Task brief
Copy out the data below word for word, keeping every line, character, and line break as it appears.

Data for analysis section start

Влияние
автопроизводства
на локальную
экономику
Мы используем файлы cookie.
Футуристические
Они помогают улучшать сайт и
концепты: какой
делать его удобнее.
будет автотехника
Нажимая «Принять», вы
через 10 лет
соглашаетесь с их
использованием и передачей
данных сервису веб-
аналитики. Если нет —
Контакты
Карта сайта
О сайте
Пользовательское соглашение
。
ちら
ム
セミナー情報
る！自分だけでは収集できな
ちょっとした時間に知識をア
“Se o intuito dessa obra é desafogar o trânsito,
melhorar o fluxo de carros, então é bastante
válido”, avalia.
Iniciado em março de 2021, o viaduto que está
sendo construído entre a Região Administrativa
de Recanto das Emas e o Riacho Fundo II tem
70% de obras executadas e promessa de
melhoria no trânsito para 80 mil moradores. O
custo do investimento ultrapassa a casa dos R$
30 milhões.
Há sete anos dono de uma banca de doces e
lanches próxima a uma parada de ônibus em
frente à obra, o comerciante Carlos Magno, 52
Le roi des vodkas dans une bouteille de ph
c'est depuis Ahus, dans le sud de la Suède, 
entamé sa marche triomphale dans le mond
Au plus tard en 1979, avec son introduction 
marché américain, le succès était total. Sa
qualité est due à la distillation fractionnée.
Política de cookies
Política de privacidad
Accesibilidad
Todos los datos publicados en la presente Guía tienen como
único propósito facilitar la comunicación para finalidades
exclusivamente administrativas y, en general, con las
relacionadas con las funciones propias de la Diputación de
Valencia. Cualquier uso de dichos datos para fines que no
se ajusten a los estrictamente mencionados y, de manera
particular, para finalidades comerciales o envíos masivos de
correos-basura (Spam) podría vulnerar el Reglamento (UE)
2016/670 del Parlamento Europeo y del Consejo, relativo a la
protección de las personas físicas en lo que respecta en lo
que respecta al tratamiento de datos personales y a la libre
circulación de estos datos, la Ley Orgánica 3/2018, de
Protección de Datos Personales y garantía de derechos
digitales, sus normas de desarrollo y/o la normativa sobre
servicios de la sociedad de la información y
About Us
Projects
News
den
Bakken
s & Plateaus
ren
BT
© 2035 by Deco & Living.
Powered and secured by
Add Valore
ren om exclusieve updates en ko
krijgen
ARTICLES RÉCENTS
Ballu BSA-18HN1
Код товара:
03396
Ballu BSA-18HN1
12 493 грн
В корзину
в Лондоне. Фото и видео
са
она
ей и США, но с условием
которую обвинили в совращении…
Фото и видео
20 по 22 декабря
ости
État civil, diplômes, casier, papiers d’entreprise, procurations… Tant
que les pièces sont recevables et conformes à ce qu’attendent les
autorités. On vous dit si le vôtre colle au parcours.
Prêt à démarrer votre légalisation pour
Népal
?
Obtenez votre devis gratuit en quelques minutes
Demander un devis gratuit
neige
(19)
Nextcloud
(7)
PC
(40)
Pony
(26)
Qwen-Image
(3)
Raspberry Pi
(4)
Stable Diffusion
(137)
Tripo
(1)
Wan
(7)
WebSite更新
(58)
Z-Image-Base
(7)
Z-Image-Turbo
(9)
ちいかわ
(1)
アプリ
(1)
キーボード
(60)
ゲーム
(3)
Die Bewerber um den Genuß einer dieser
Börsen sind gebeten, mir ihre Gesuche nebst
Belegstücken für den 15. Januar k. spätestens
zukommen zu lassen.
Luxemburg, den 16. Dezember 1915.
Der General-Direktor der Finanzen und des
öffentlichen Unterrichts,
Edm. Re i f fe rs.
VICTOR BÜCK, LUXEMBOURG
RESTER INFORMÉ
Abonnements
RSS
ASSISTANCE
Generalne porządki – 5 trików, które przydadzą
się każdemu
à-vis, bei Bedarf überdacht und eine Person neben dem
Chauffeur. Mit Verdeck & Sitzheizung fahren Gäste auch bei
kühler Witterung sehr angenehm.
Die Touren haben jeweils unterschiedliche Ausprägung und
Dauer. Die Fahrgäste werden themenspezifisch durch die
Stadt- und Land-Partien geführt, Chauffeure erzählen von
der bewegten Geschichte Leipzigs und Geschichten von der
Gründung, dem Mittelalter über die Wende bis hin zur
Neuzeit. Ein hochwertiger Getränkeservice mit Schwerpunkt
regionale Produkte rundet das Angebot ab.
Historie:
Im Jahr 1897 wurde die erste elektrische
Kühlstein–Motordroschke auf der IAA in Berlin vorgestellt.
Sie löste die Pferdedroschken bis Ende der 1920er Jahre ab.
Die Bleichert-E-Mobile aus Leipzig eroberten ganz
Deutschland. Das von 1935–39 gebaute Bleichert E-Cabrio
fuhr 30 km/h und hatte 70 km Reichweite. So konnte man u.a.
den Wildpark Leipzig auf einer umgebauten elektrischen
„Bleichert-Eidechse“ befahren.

Data for analysis section end

Solution to the exercise
Влияние
автопроизводства
на локальную
экономику
Мы используем файлы cookie.
Футуристические
Они помогают улучшать сайт и
концепты: какой
делать его удобнее.
будет автотехника
Нажимая «Принять», вы
через 10 лет
соглашаетесь с их
использованием и передачей
данных сервису веб-
аналитики. Если нет —
Контакты
Карта сайта
О сайте
Пользовательское соглашение
。
ちら
ム
セミナー情報
る！自分だけでは収集できな
ちょっとした時間に知識をア
“Se o intuito dessa obra é desafogar o trânsito,
melhorar o fluxo de carros, então é bastante
válido”, avalia.
Iniciado em março de 2021, o viaduto que está
sendo construído entre a Região Administrativa
de Recanto das Emas e o Riacho Fundo II tem
70% de obras executadas e promessa de
melhoria no trânsito para 80 mil moradores. O
custo do investimento ultrapassa a casa dos R$
30 milhões.
Há sete anos dono de uma banca de doces e
lanches próxima a uma parada de ônibus em
frente à obra, o comerciante Carlos Magno, 52
Le roi des vodkas dans une bouteille de ph
c'est depuis Ahus, dans le sud de la Suède, 
entamé sa marche triomphale dans le mond
Au plus tard en 1979, avec son introduction 
marché américain, le succès était total. Sa
qualité est due à la distillation fractionnée.
Política de cookies
Política de privacidad
Accesibilidad
Todos los datos publicados en la presente Guía tienen como
único propósito facilitar la comunicación para finalidades
exclusivamente administrativas y, en general, con las
relacionadas con las funciones propias de la Diputación de
Valencia. Cualquier uso de dichos datos para fines que no
se ajusten a los estrictamente mencionados y, de manera
particular, para finalidades comerciales o envíos masivos de
correos-basura (Spam) podría vulnerar el Reglamento (UE)
2016/670 del Parlamento Europeo y del Consejo, relativo a la
protección de las personas físicas en lo que respecta en lo
que respecta al tratamiento de datos personales y a la libre
circulación de estos datos, la Ley Orgánica 3/2018, de
Protección de Datos Personales y garantía de derechos
digitales, sus normas de desarrollo y/o la normativa sobre
servicios de la sociedad de la información y
About Us
Projects
News
den
Bakken
s & Plateaus
ren
BT
© 2035 by Deco & Living.
Powered and secured by
Add Valore
ren om exclusieve updates en ko
krijgen
ARTICLES RÉCENTS
Ballu BSA-18HN1
Код товара:
03396
Ballu BSA-18HN1
12 493 грн
В корзину
в Лондоне. Фото и видео
са
она
ей и США, но с условием
которую обвинили в совращении…
Фото и видео
20 по 22 декабря
ости
État civil, diplômes, casier, papiers d’entreprise, procurations… Tant
que les pièces sont recevables et conformes à ce qu’attendent les
autorités. On vous dit si le vôtre colle au parcours.
Prêt à démarrer votre légalisation pour
Népal
?
Obtenez votre devis gratuit en quelques minutes
Demander un devis gratuit
neige
(19)
Nextcloud
(7)
PC
(40)
Pony
(26)
Qwen-Image
(3)
Raspberry Pi
(4)
Stable Diffusion
(137)
Tripo
(1)
Wan
(7)
WebSite更新
(58)
Z-Image-Base
(7)
Z-Image-Turbo
(9)
ちいかわ
(1)
アプリ
(1)
キーボード
(60)
ゲーム
(3)
Die Bewerber um den Genuß einer dieser
Börsen sind gebeten, mir ihre Gesuche nebst
Belegstücken für den 15. Januar k. spätestens
zukommen zu lassen.
Luxemburg, den 16. Dezember 1915.
Der General-Direktor der Finanzen und des
öffentlichen Unterrichts,
Edm. Re i f fe rs.
VICTOR BÜCK, LUXEMBOURG
RESTER INFORMÉ
Abonnements
RSS
ASSISTANCE
Generalne porządki – 5 trików, które przydadzą
się każdemu
à-vis, bei Bedarf überdacht und eine Person neben dem
Chauffeur. Mit Verdeck & Sitzheizung fahren Gäste auch bei
kühler Witterung sehr angenehm.
Die Touren haben jeweils unterschiedliche Ausprägung und
Dauer. Die Fahrgäste werden themenspezifisch durch die
Stadt- und Land-Partien geführt, Chauffeure erzählen von
der bewegten Geschichte Leipzigs und Geschichten von der
Gründung, dem Mittelalter über die Wende bis hin zur
Neuzeit. Ein hochwertiger Getränkeservice mit Schwerpunkt
regionale Produkte rundet das Angebot ab.
Historie:
Im Jahr 1897 wurde die erste elektrische
Kühlstein–Motordroschke auf der IAA in Berlin vorgestellt.
Sie löste die Pferdedroschken bis Ende der 1920er Jahre ab.
Die Bleichert-E-Mobile aus Leipzig eroberten ganz
Deutschland. Das von 1935–39 gebaute Bleichert E-Cabrio
fuhr 30 km/h und hatte 70 km Reichweite. So konnte man u.a.
den Wildpark Leipzig auf einer umgebauten elektrischen
„Bleichert-Eidechse“ befahren.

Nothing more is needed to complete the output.